(Source records)
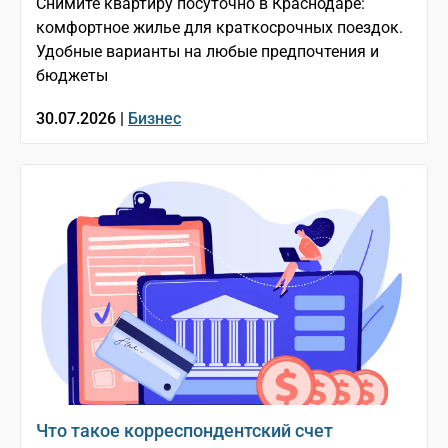
Снимите квартиру посуточно в Краснодаре:
комфортное жилье для краткосрочных поездок.
Удобные варианты на любые предпочтения и
бюджеты
30.07.2026 |
Бизнес
Что такое корреспондентский счет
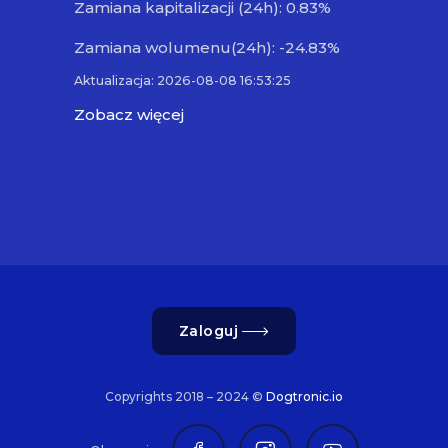
Zamiana kapitalizacji (24h): 0.83%
Zamiana wolumenu(24h): -24.83%
Aktualizacja: 2026-08-08 16:53:25
Zobacz więcej
Zaloguj
Copyrights 2018 – 2024 ©
Dogtronic.io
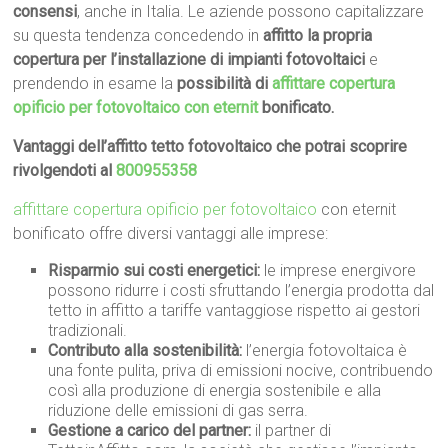
consensi
, anche in Italia. Le aziende possono capitalizzare
su questa tendenza concedendo in
affitto la propria
copertura per l’installazione di impianti fotovoltaici
e
prendendo in esame la
possibilità di
affittare copertura
opificio per fotovoltaico con eternit
bonificato.
Vantaggi dell’affitto tetto fotovoltaico che potrai scoprire
rivolgendoti al
800955358
affittare copertura opificio per fotovoltaico
con eternit
bonificato offre diversi vantaggi alle imprese:
Risparmio sui costi energetici:
le imprese energivore
possono ridurre i costi sfruttando l’energia prodotta dal
tetto in affitto a tariffe vantaggiose rispetto ai gestori
tradizionali.
Contributo alla sostenibilità:
l’energia fotovoltaica è
una fonte pulita, priva di emissioni nocive, contribuendo
così alla produzione di energia sostenibile e alla
riduzione delle emissioni di gas serra.
Gestione a carico del partner:
il partner di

§ INSTRUCTIONS FOR THE TASK: Each entry above is to be duplicated exactly, and its pictures omitted.

§ SOLUTION:
Снимите квартиру посуточно в Краснодаре:
комфортное жилье для краткосрочных поездок.
Удобные варианты на любые предпочтения и
бюджеты
30.07.2026 |
Бизнес
Что такое корреспондентский счет
Zamiana kapitalizacji (24h): 0.83%
Zamiana wolumenu(24h): -24.83%
Aktualizacja: 2026-08-08 16:53:25
Zobacz więcej
Zaloguj
Copyrights 2018 – 2024 ©
Dogtronic.io
consensi
, anche in Italia. Le aziende possono capitalizzare
su questa tendenza concedendo in
affitto la propria
copertura per l’installazione di impianti fotovoltaici
e
prendendo in esame la
possibilità di
affittare copertura
opificio per fotovoltaico con eternit
bonificato.
Vantaggi dell’affitto tetto fotovoltaico che potrai scoprire
rivolgendoti al
800955358
affittare copertura opificio per fotovoltaico
con eternit
bonificato offre diversi vantaggi alle imprese:
Risparmio sui costi energetici:
le imprese energivore
possono ridurre i costi sfruttando l’energia prodotta dal
tetto in affitto a tariffe vantaggiose rispetto ai gestori
tradizionali.
Contributo alla sostenibilità:
l’energia fotovoltaica è
una fonte pulita, priva di emissioni nocive, contribuendo
così alla produzione di energia sostenibile e alla
riduzione delle emissioni di gas serra.
Gestione a carico del partner:
il partner di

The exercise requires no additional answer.